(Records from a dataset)
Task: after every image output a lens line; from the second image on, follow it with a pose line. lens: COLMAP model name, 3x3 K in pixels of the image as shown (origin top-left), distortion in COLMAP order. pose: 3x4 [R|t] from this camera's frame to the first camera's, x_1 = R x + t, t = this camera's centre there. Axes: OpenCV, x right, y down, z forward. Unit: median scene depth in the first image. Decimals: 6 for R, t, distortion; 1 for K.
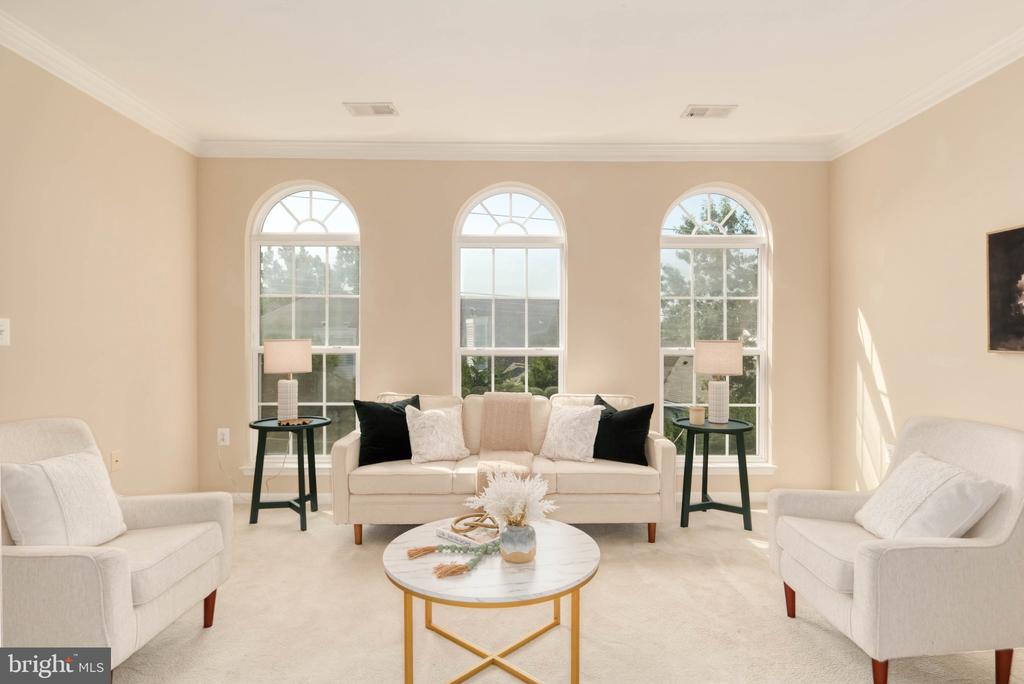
lens RADIAL K [[545.0, 0, 507.6], [0, 545.0, 336.3], [0, 0, 1]] dist [-0.002194, -0.000322]
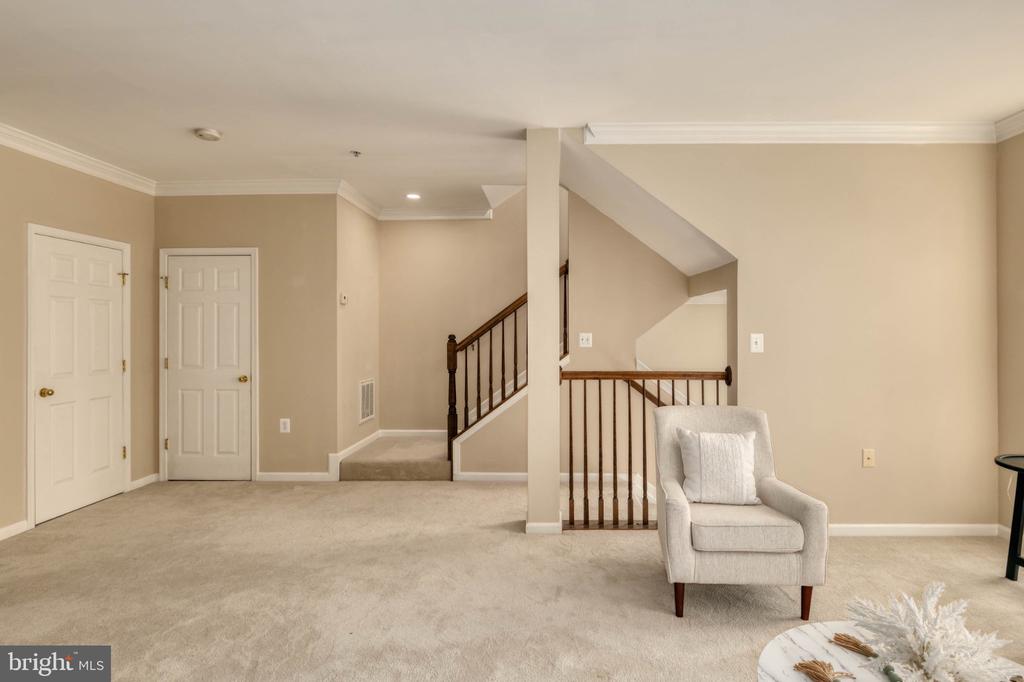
lens RADIAL K [[522.0, 0, 536.1], [0, 522.0, 331.1], [0, 0, 1]] dist [-0.000394, 0.000167]
pose [[-0.025904, -0.001184, -0.999664, 0.346057], [-0.002981, 0.999995, -0.001107, -0.028795], [0.999660, 0.002951, -0.025907, 0.335572]]
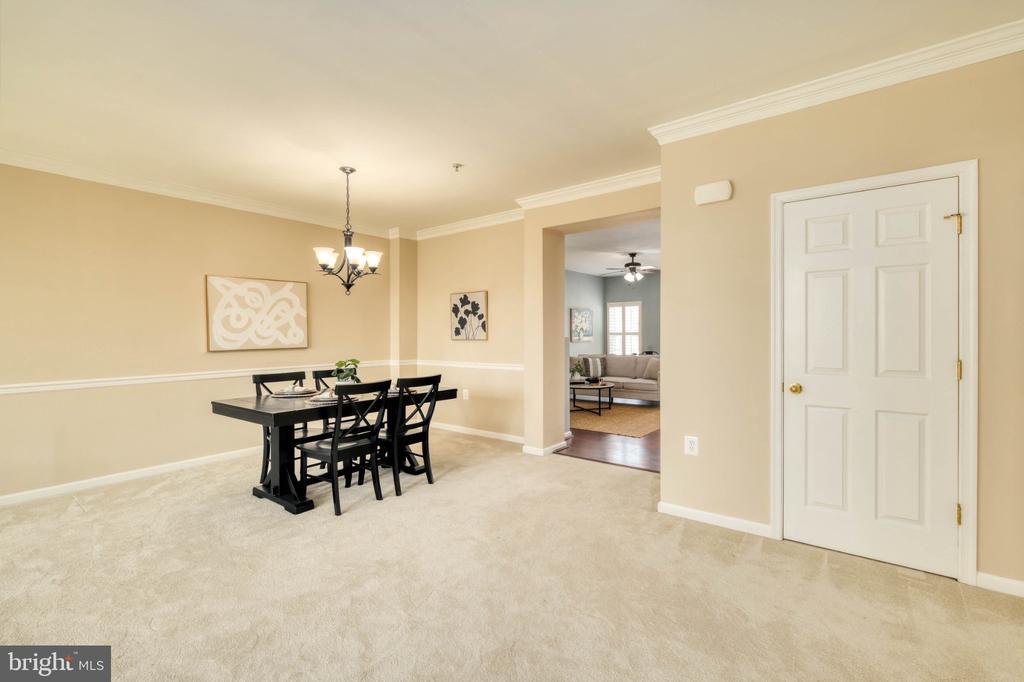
lens RADIAL K [[449.0, 0, 514.6], [0, 449.0, 335.3], [0, 0, 1]] dist [0.000167, -0.000097]
pose [[-0.790016, 0.002875, 0.613079, -0.744858], [0.009202, 0.999932, 0.007168, -0.003601], [-0.613017, 0.011304, -0.789989, 0.215765]]
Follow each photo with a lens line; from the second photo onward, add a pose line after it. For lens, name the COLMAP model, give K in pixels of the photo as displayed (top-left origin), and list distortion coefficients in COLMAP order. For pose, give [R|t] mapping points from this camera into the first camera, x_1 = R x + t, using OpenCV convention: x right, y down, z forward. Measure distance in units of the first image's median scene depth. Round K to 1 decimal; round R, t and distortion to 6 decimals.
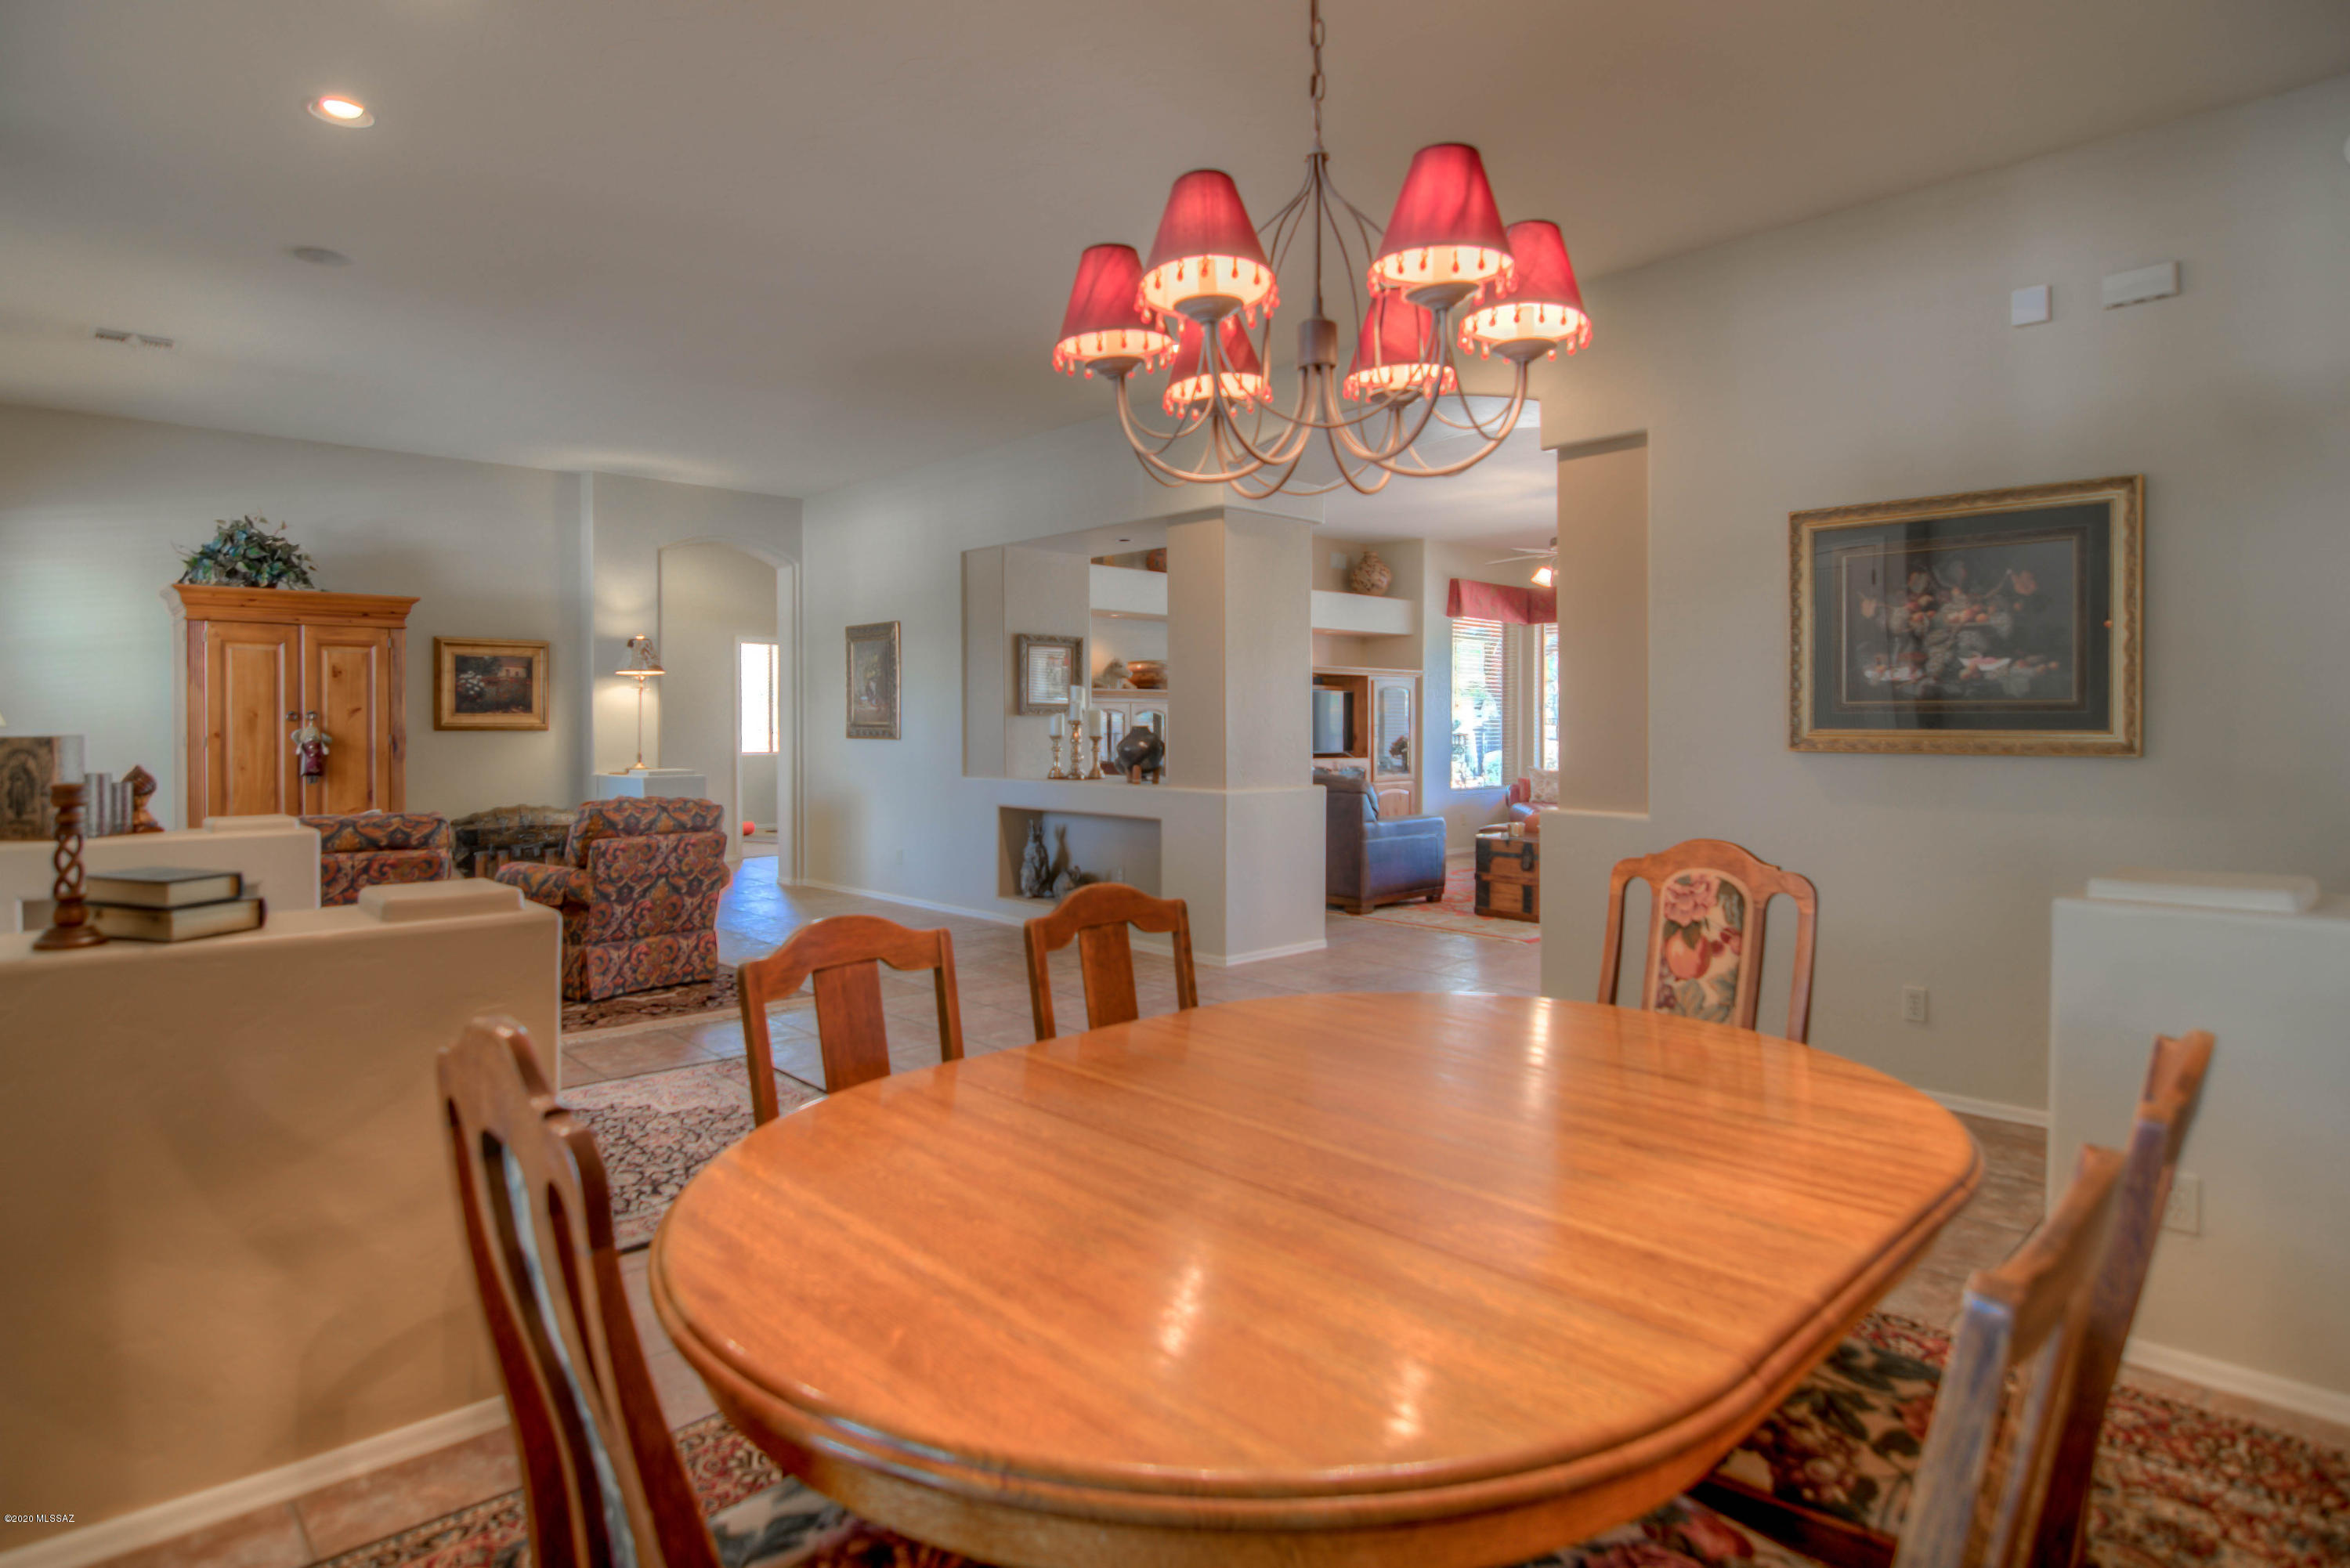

_The problem:_ Present the lines above as a numbered list, leaving out blank lines and omitting the pictures.

_Written reply:_
1. Task: after every image output a lens line; from the second image on, follow it with a pose line. lens: COLMAP model name, 3x3 K in pixels of the image as shown (origin top-left), distortion in COLMAP order. pose: 3x4 [R|t] from this camera's frame to the first camera's, x_1 = R x + t, t = this camera's centre there. Axes: OpenCV, x right, y down, z forward. Unit: median scene depth in the first image. Decimals: 6 for R, t, distortion; 1 for K.
2. lens RADIAL K [[545.0, 0, 507.6], [0, 545.0, 336.3], [0, 0, 1]] dist [-0.002194, -0.000322]
3. lens RADIAL K [[522.0, 0, 536.1], [0, 522.0, 331.1], [0, 0, 1]] dist [-0.000394, 0.000167]
4. pose [[-0.025904, -0.001184, -0.999664, 0.346057], [-0.002981, 0.999995, -0.001107, -0.028795], [0.999660, 0.002951, -0.025907, 0.335572]]
5. lens RADIAL K [[449.0, 0, 514.6], [0, 449.0, 335.3], [0, 0, 1]] dist [0.000167, -0.000097]
6. pose [[-0.790016, 0.002875, 0.613079, -0.744858], [0.009202, 0.999932, 0.007168, -0.003601], [-0.613017, 0.011304, -0.789989, 0.215765]]
7. Follow each photo with a lens line; from the second photo onward, add a pose line after it. For lens, name the COLMAP model, give K in pixels of the photo as displayed (top-left origin), and list distortion coefficients in COLMAP order. For pose, give [R|t] mapping points from this camera into the first camera, x_1 = R x + t, using OpenCV convention: x right, y down, z forward. Measure distance in units of the first image's median scene depth. Round K to 1 decimal; round R, t and distortion to 6 decimals.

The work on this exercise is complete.